4 economic principles every local politician should know
By Paul Gorski
There are four basic economic principles our local politicians should know: 1) Tax abatements are not effective tools for long-term economic growth; 2) Locally, TIF districts have not proved to be useful tools in generating long-term economic growth; 3) Investments in public healthcare can have a positive effect on local economies; 4) Investments in public education have long-term benefits to local and regional economies.
Let’s tackle that last one first. Investments aimed at reducing high school dropout rates have a direct benefit on local economies. Higher education levels are associated with lower criminal activity, which is a positive for any community.
High school graduates are also less likely to enroll in state Medicaid programs and federal Medicare health care programs, reducing the participation in these taxpayer-funded programs. In addition, high school graduates earn more money and contribute more in income tax revenue compared to high school dropouts over their respective lifespans. Therefore, the public investment in education eventually comes back to the state economy.
Investments in public healthcare aimed at keeping residents out of emergency rooms as their primary source of care can have a positive effect on resident health and local hospitals’ bottom line.
Local hospital systems often carry the burden of treating low-income, underinsured patients in their emergency departments. Programs that increase clinic access, provide for mobile clinics and programs that help avoid chronic health conditions can help hospitals save money and improve the health of the community. Local governments can help by providing financial assistance for vaccinations, wellness education, and promoting access to care.
Tax abatements, often in the form of property tax relief, have not been shown to promote long-term economic growth. From my March 2014 column: “Michigan researchers found that while tax abatements in Michigan might work for some industries in some high-tax rate areas, that “net tax abatements result in a net cost to the local government.” In other words, the tax reductions cost the local governments more than the promised economic benefit.” The article details similar examples.

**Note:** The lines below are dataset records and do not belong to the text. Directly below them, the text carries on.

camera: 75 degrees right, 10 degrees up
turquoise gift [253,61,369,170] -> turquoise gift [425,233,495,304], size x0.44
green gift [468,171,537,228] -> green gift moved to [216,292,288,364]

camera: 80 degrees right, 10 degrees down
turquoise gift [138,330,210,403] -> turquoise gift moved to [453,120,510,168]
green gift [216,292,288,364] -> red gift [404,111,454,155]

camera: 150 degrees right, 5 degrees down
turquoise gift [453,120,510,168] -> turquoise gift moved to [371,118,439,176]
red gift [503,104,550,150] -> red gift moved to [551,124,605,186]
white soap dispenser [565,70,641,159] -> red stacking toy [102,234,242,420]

Tax increment financing (TIF) districts offer a slightly brighter prospect for economic growth, but we have not used them wisely, and property values have been dropping in some of our TIF districts, so there is not enough money coming in to repay the money borrowed to improve those areas. Not only are we not improving these areas, we are putting ourselves deeper into debt.
Course summary: invest in public health and public education, and use tax incentives sparingly.